Task details: Please report each line in the records that contains the string "kern". Case counts.

* START Stored records *

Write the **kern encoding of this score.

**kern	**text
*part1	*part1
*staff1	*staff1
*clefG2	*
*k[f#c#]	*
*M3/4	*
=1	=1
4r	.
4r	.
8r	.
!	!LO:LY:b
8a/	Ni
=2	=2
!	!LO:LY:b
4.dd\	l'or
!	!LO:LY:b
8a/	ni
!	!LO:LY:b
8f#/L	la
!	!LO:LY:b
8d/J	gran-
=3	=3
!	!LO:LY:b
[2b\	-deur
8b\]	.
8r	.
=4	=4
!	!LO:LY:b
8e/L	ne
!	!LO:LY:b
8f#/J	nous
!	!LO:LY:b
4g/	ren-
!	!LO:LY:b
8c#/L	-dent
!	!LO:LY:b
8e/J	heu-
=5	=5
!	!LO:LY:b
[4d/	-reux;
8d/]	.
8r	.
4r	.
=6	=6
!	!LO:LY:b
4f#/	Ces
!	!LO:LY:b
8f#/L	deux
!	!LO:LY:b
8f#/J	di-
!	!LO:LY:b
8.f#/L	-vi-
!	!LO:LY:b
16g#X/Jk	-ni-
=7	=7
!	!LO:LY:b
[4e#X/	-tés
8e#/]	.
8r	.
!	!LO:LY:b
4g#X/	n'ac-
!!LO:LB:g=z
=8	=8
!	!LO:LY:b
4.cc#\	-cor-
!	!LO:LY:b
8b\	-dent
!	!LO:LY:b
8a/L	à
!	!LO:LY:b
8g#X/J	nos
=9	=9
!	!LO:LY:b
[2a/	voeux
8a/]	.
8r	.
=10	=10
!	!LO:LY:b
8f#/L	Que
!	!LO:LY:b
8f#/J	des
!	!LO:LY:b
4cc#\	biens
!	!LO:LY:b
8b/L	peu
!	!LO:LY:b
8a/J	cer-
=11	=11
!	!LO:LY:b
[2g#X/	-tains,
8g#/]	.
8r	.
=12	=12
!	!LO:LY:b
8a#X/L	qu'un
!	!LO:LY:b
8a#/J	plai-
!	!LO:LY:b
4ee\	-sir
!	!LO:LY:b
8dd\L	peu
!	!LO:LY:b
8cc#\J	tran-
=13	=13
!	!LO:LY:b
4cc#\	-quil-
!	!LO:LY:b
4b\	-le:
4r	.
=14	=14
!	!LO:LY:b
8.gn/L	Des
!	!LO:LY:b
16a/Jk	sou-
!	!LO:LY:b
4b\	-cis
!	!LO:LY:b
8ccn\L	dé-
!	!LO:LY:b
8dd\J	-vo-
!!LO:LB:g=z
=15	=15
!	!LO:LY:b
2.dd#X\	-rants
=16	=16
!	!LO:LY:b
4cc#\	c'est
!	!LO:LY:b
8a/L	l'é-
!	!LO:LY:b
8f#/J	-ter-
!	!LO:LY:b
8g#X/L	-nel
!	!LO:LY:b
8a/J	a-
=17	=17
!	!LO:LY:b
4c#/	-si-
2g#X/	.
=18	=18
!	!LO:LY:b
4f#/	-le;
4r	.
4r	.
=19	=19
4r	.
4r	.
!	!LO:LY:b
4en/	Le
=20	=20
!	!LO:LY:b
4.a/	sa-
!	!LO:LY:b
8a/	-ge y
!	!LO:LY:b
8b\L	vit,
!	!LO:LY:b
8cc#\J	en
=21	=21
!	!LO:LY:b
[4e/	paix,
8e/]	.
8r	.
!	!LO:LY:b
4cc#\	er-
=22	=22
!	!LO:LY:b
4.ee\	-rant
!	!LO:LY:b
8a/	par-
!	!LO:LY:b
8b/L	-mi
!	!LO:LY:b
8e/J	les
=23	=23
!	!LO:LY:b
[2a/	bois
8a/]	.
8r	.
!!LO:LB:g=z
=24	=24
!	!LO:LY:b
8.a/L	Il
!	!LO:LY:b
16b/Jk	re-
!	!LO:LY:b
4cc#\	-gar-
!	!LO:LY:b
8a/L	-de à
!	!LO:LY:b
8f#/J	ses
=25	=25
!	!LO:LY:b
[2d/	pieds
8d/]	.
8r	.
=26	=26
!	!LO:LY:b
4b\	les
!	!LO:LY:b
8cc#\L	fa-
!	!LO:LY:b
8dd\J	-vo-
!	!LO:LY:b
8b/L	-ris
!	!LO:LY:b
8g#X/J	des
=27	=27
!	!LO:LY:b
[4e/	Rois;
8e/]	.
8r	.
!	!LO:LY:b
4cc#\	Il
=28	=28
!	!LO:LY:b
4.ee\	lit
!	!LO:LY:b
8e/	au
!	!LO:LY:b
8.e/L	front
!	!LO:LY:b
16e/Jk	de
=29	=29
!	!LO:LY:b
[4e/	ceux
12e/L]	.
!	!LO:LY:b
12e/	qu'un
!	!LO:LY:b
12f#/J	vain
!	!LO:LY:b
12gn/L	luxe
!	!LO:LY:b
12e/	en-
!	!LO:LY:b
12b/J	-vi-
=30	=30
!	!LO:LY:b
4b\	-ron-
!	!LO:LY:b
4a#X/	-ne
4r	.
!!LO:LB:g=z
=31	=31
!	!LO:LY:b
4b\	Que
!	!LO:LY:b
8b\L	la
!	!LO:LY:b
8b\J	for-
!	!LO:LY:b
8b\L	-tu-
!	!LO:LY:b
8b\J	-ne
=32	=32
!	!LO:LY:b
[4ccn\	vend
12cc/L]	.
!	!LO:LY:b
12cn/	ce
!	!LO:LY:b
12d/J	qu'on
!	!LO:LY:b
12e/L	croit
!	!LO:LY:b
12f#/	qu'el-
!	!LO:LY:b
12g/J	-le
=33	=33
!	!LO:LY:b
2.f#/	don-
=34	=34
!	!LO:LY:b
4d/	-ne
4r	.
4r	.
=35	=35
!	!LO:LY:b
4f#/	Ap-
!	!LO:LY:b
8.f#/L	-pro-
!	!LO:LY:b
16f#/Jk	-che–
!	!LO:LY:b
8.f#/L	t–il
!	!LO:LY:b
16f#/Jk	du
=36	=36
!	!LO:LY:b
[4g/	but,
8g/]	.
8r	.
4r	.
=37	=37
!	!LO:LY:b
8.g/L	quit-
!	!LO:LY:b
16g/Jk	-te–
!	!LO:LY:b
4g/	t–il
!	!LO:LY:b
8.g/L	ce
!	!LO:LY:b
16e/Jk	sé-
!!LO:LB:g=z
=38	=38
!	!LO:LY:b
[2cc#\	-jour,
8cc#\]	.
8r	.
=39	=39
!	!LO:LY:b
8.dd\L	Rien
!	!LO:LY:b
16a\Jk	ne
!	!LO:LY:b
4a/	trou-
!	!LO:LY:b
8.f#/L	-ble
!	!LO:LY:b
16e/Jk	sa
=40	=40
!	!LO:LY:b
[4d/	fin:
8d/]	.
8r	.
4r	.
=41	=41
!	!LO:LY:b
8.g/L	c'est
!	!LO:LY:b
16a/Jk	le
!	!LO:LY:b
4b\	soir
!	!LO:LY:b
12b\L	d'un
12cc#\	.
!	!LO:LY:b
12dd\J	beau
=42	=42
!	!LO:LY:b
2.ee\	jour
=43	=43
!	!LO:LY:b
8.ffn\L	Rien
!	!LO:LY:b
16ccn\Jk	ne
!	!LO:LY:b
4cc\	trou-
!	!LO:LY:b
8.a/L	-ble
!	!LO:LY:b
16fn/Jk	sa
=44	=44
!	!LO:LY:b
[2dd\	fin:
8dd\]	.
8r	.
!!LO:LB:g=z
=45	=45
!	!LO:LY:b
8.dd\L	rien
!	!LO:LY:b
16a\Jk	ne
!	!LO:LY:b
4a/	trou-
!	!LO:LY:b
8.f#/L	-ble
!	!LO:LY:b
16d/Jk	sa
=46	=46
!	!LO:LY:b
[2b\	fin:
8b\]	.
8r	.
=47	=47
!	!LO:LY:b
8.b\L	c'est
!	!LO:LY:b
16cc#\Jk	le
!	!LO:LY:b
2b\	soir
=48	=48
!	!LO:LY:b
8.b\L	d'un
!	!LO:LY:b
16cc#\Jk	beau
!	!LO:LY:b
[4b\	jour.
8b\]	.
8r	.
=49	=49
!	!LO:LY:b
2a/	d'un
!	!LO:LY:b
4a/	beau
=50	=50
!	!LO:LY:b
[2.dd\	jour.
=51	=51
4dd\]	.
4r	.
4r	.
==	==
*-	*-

* END Stored records *

Reply:
Write the **kern encoding of this score.
**kern	**text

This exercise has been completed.